Bond GR. Emerg. Med. Clin. North Am. 1995; 13(2): 343-355.

Affiliation

Division of Emergency Medicine, University of Virginia, Charlottesville, USA.

Copyright

(Copyright © 1995, Elsevier Publishing)

DOI

unavailable

PMID

7737024

Abstract

More than 1 million children in the United States ingest poisons each year. The vast majority of these exposures result in no harm to the child. The task of the emergency physician is to discern which children are at risk and treat those children with appropriately aggressive therapy while minimizing intervention for the rest. In pediatric exposure cases, the toxin is usually identified. A careful toxic differential diagnosis will lead to a list of likely poisons in symptomatic patients without an identified exposure. The cornerstone of treatment remains the evaluation of the ingestion episode, careful assessment of the patient, and the application of basic supportive medical care. In the ED, when it has been determined that gastrointestinal decontamination is indicated on the basis of the substance and quantity ingested, activated charcoal is the decontamination agent of choice if the substance ingested is absorbed by activated charcoal.
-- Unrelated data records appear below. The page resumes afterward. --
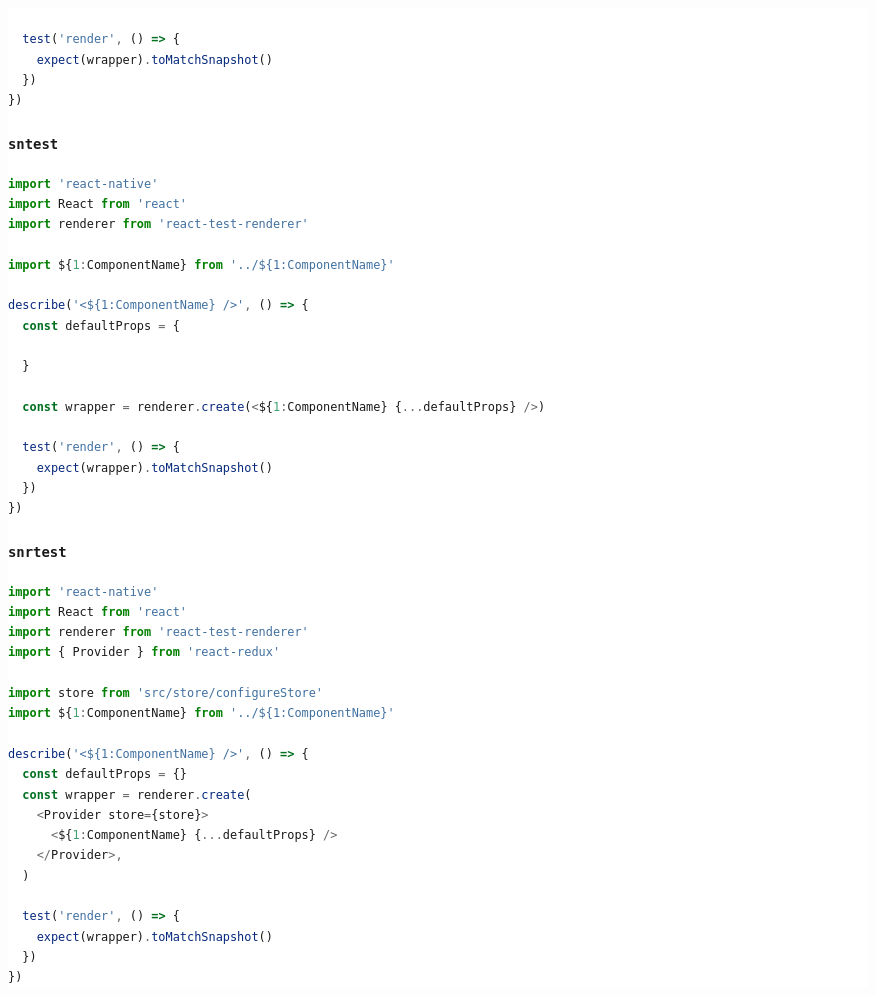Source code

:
 ```javascript

  test('render', () => {
    expect(wrapper).toMatchSnapshot()
  })
})
```

### `sntest`

```javascript
import 'react-native'
import React from 'react'
import renderer from 'react-test-renderer'

import ${1:ComponentName} from '../${1:ComponentName}'

describe('<${1:ComponentName} />', () => {
  const defaultProps = {

  }

  const wrapper = renderer.create(<${1:ComponentName} {...defaultProps} />)

  test('render', () => {
    expect(wrapper).toMatchSnapshot()
  })
})
```

### `snrtest`

```javascript
import 'react-native'
import React from 'react'
import renderer from 'react-test-renderer'
import { Provider } from 'react-redux'

import store from 'src/store/configureStore'
import ${1:ComponentName} from '../${1:ComponentName}'

describe('<${1:ComponentName} />', () => {
  const defaultProps = {}
  const wrapper = renderer.create(
    <Provider store={store}>
      <${1:ComponentName} {...defaultProps} />
    </Provider>,
  )

  test('render', () => {
    expect(wrapper).toMatchSnapshot()
  })
})
```
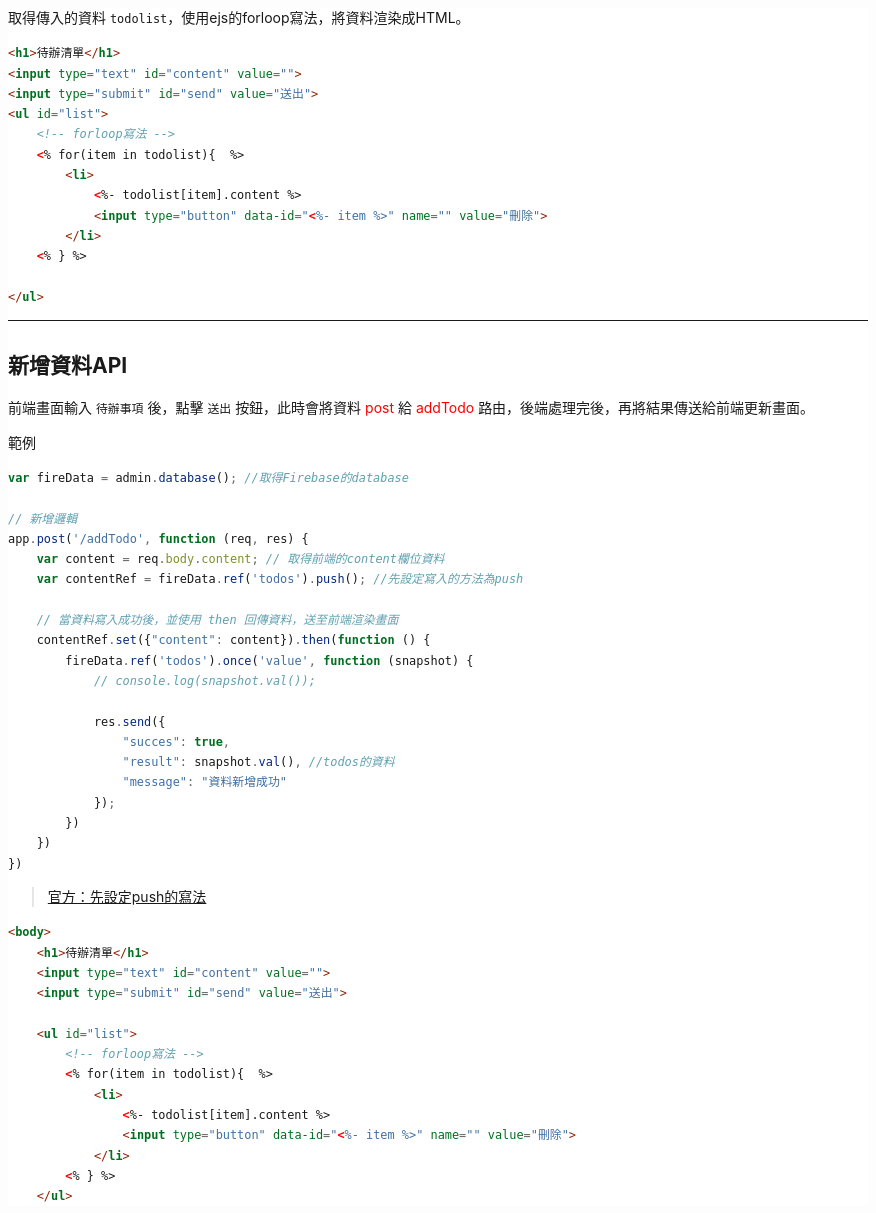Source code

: 取得傳入的資料 `todolist`，使用ejs的forloop寫法，將資料渲染成HTML。

``` html index.ejs
<h1>待辦清單</h1>
<input type="text" id="content" value="">
<input type="submit" id="send" value="送出">
<ul id="list">
    <!-- forloop寫法 -->
    <% for(item in todolist){  %>
        <li> 
            <%- todolist[item].content %>
            <input type="button" data-id="<%- item %>" name="" value="刪除">
        </li>
    <% } %>

</ul>
```

***
## 新增資料API

前端畫面輸入 `待辦事項` 後，點擊 `送出` 按鈕，此時會將資料 <font color="red">post</font> 給 <font color="red">addTodo</font> 路由，後端處理完後，再將結果傳送給前端更新畫面。

<span id="inline-purple">範例</span>

``` js 後端app.js
var fireData = admin.database(); //取得Firebase的database

// 新增邏輯
app.post('/addTodo', function (req, res) {
    var content = req.body.content; // 取得前端的content欄位資料
    var contentRef = fireData.ref('todos').push(); //先設定寫入的方法為push

    // 當資料寫入成功後，並使用 then 回傳資料，送至前端渲染畫面
    contentRef.set({"content": content}).then(function () {
        fireData.ref('todos').once('value', function (snapshot) {
            // console.log(snapshot.val());

            res.send({
                "succes": true,
                "result": snapshot.val(), //todos的資料
                "message": "資料新增成功"
            });
        })
    })
})
```
> [官方：先設定push的寫法](https://firebase.google.com/docs/database/admin/save-data#section-push)

``` html HTML架構
<body>
    <h1>待辦清單</h1>
    <input type="text" id="content" value="">
    <input type="submit" id="send" value="送出">

    <ul id="list">
        <!-- forloop寫法 -->
        <% for(item in todolist){  %>
            <li> 
                <%- todolist[item].content %>
                <input type="button" data-id="<%- item %>" name="" value="刪除">
            </li>
        <% } %>
    </ul>

```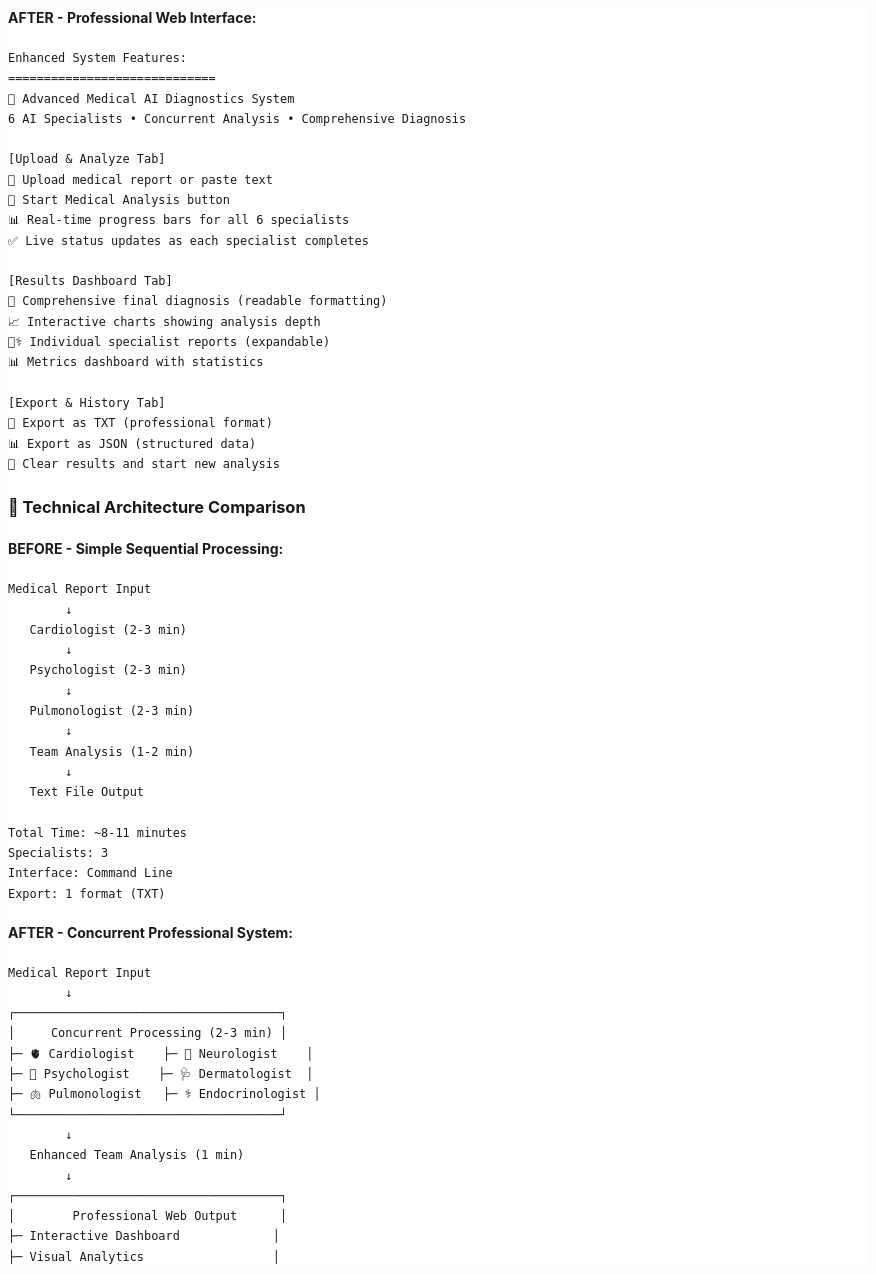 #### **AFTER - Professional Web Interface:**
```
Enhanced System Features:
=============================
🏥 Advanced Medical AI Diagnostics System
6 AI Specialists • Concurrent Analysis • Comprehensive Diagnosis

[Upload & Analyze Tab]
📁 Upload medical report or paste text
🚀 Start Medical Analysis button
📊 Real-time progress bars for all 6 specialists
✅ Live status updates as each specialist completes

[Results Dashboard Tab]  
🎯 Comprehensive final diagnosis (readable formatting)
📈 Interactive charts showing analysis depth
👨‍⚕️ Individual specialist reports (expandable)
📊 Metrics dashboard with statistics

[Export & History Tab]
📄 Export as TXT (professional format)
📊 Export as JSON (structured data)
🔄 Clear results and start new analysis
```

### **🔧 Technical Architecture Comparison**

#### **BEFORE - Simple Sequential Processing:**
```
Medical Report Input
        ↓
   Cardiologist (2-3 min)
        ↓
   Psychologist (2-3 min)  
        ↓
   Pulmonologist (2-3 min)
        ↓
   Team Analysis (1-2 min)
        ↓
   Text File Output
        
Total Time: ~8-11 minutes
Specialists: 3
Interface: Command Line
Export: 1 format (TXT)
```

#### **AFTER - Concurrent Professional System:**
```
Medical Report Input
        ↓
┌─────────────────────────────────────┐
│     Concurrent Processing (2-3 min) │
├─ 🫀 Cardiologist    ├─ 🧬 Neurologist    │
├─ 🧠 Psychologist    ├─ 🩺 Dermatologist  │  
├─ 🫁 Pulmonologist   ├─ ⚕️ Endocrinologist │
└─────────────────────────────────────┘
        ↓
   Enhanced Team Analysis (1 min)
        ↓
┌─────────────────────────────────────┐
│        Professional Web Output      │
├─ Interactive Dashboard             │
├─ Visual Analytics                  │
```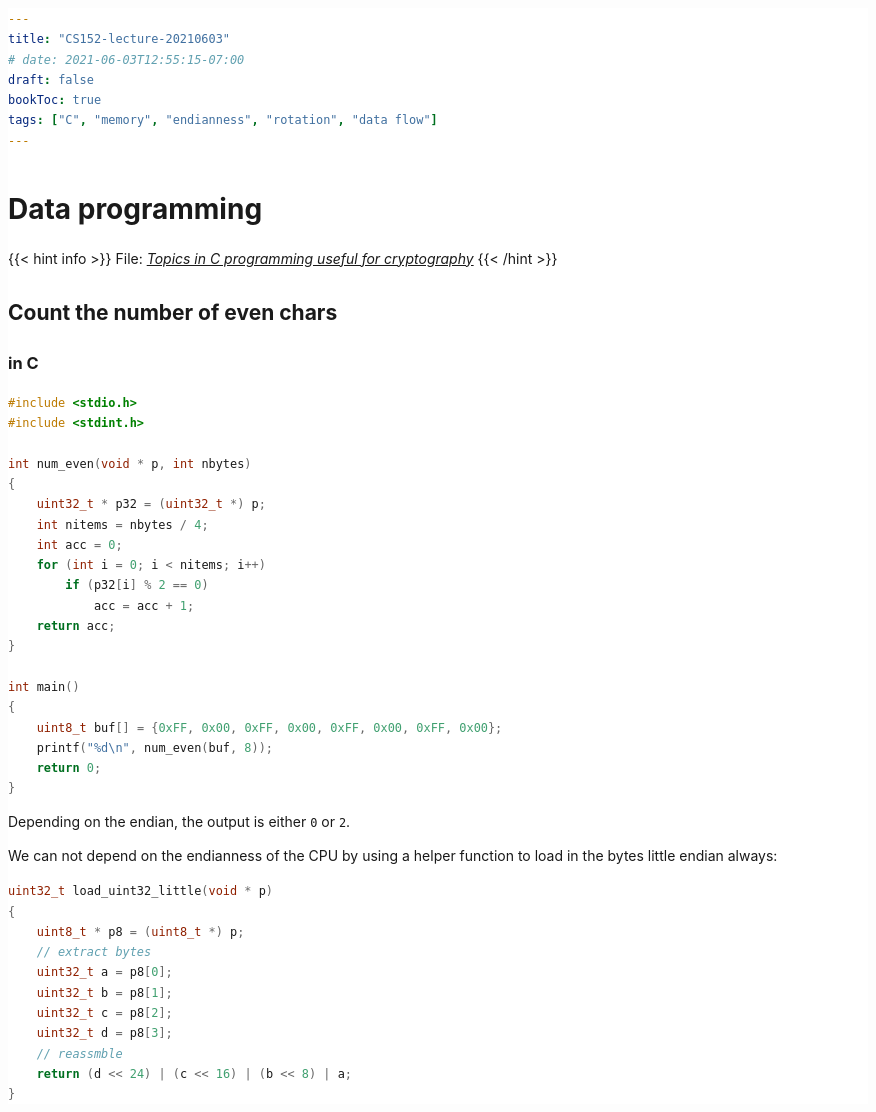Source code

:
 ```yaml
---
title: "CS152-lecture-20210603"
# date: 2021-06-03T12:55:15-07:00
draft: false
bookToc: true
tags: ["C", "memory", "endianness", "rotation", "data flow"]
---
```


# Data programming 

{{< hint info >}}
File: [*Topics in C programming useful for cryptography*](/notes/152-C.pdf)
{{< /hint >}}

## Count the number of even chars

### in C

```c
#include <stdio.h>
#include <stdint.h>

int num_even(void * p, int nbytes)
{
    uint32_t * p32 = (uint32_t *) p;
    int nitems = nbytes / 4;
    int acc = 0;
    for (int i = 0; i < nitems; i++)
        if (p32[i] % 2 == 0)
            acc = acc + 1;
    return acc;
}

int main()
{
    uint8_t buf[] = {0xFF, 0x00, 0xFF, 0x00, 0xFF, 0x00, 0xFF, 0x00};
    printf("%d\n", num_even(buf, 8));
    return 0;
}
```

Depending on the endian, the output is either `0` or `2`.

We can not depend on the endianness of the CPU by using a helper function to load in the bytes little endian always:

```c
uint32_t load_uint32_little(void * p)
{
    uint8_t * p8 = (uint8_t *) p;
    // extract bytes
    uint32_t a = p8[0];
    uint32_t b = p8[1];
    uint32_t c = p8[2];
    uint32_t d = p8[3];
    // reassmble
    return (d << 24) | (c << 16) | (b << 8) | a;
}
```
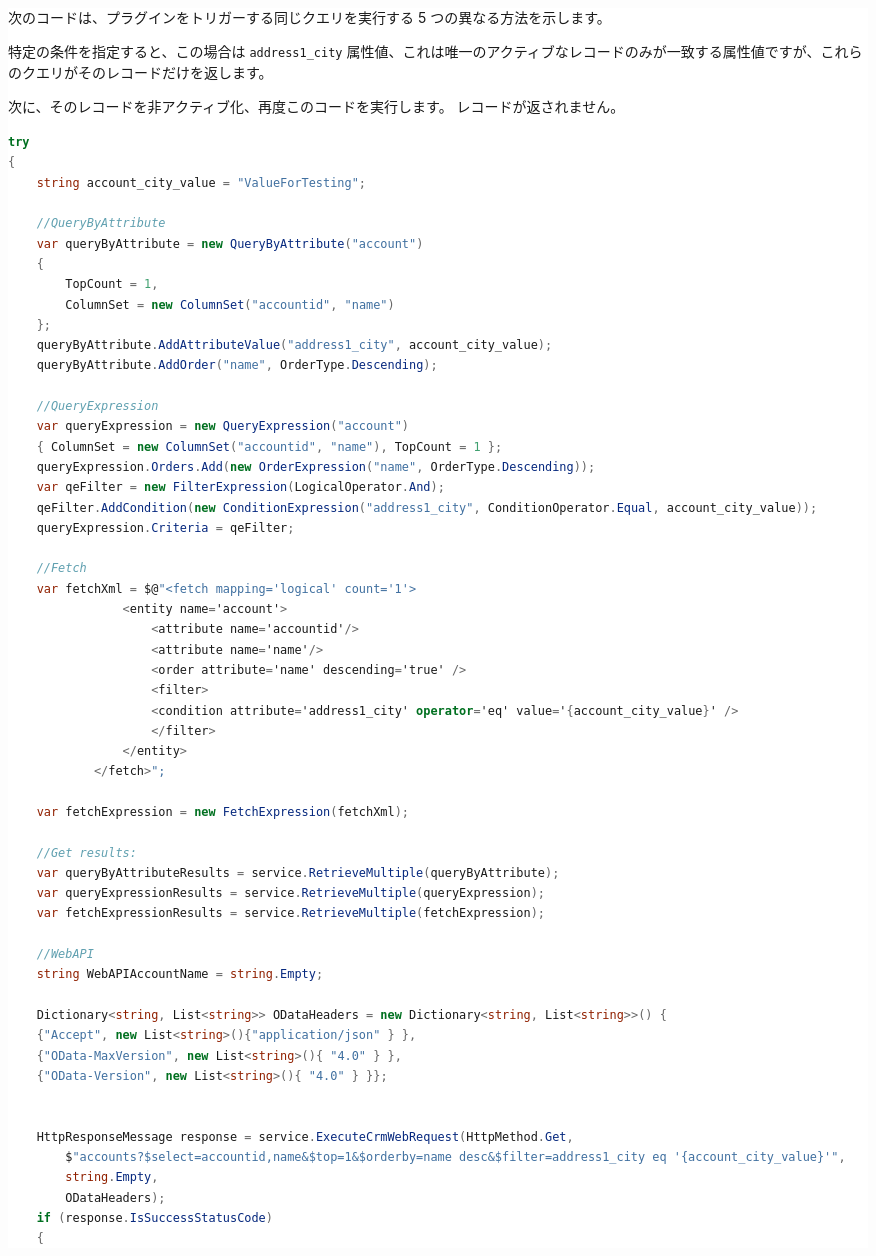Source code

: 次のコードは、プラグインをトリガーする同じクエリを実行する 5 つの異なる方法を示します。 

特定の条件を指定すると、この場合は `address1_city` 属性値、これは唯一のアクティブなレコードのみが一致する属性値ですが、これらのクエリがそのレコードだけを返します。

次に、そのレコードを非アクティブ化、再度このコードを実行します。 レコードが返されません。

```csharp
try
{
    string account_city_value = "ValueForTesting";

    //QueryByAttribute
    var queryByAttribute = new QueryByAttribute("account")
    {
        TopCount = 1,
        ColumnSet = new ColumnSet("accountid", "name")
    };
    queryByAttribute.AddAttributeValue("address1_city", account_city_value);
    queryByAttribute.AddOrder("name", OrderType.Descending);

    //QueryExpression
    var queryExpression = new QueryExpression("account")
    { ColumnSet = new ColumnSet("accountid", "name"), TopCount = 1 };
    queryExpression.Orders.Add(new OrderExpression("name", OrderType.Descending));
    var qeFilter = new FilterExpression(LogicalOperator.And);
    qeFilter.AddCondition(new ConditionExpression("address1_city", ConditionOperator.Equal, account_city_value));
    queryExpression.Criteria = qeFilter;

    //Fetch
    var fetchXml = $@"<fetch mapping='logical' count='1'>
                <entity name='account'>  
                    <attribute name='accountid'/>
                    <attribute name='name'/>
                    <order attribute='name' descending='true' />
                    <filter>
                    <condition attribute='address1_city' operator='eq' value='{account_city_value}' />
                    </filter>
                </entity>  
            </fetch>";

    var fetchExpression = new FetchExpression(fetchXml);

    //Get results:
    var queryByAttributeResults = service.RetrieveMultiple(queryByAttribute);
    var queryExpressionResults = service.RetrieveMultiple(queryExpression);
    var fetchExpressionResults = service.RetrieveMultiple(fetchExpression);

    //WebAPI
    string WebAPIAccountName = string.Empty;

    Dictionary<string, List<string>> ODataHeaders = new Dictionary<string, List<string>>() {
    {"Accept", new List<string>(){"application/json" } },
    {"OData-MaxVersion", new List<string>(){ "4.0" } },
    {"OData-Version", new List<string>(){ "4.0" } }};


    HttpResponseMessage response = service.ExecuteCrmWebRequest(HttpMethod.Get,
        $"accounts?$select=accountid,name&$top=1&$orderby=name desc&$filter=address1_city eq '{account_city_value}'",
        string.Empty,
        ODataHeaders);
    if (response.IsSuccessStatusCode)
    {
```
Gastric emptying should be restricted to those circumstances when the substance ingested is not bound to activated charcoal or the rare event when a child presents to the ED within 1 hour of ingestion with significant CNS depression. Whole bowel irrigation is a recently described technique to enhance the passage of drugs already beyond the pylorus. The indications for its use are poorly defined. Laboratory tests are generally overordered after pediatric ingestions. Appropriate use of the laboratory includes an assessment of basic serum chemistry studies in symptomatic patients, confirmation of suspected toxins, and the determination of the need for specific antidotal therapy. General "drug screens" are expensive and rarely contribute to patient care. Use of specific therapies, including antidotes and enhanced elimination techniques, should be limited to those cases when expectation that a defined benefit outweighs the risk of the procedure is reasonable. The indications for the use of these interventions in children may be different from those for adults.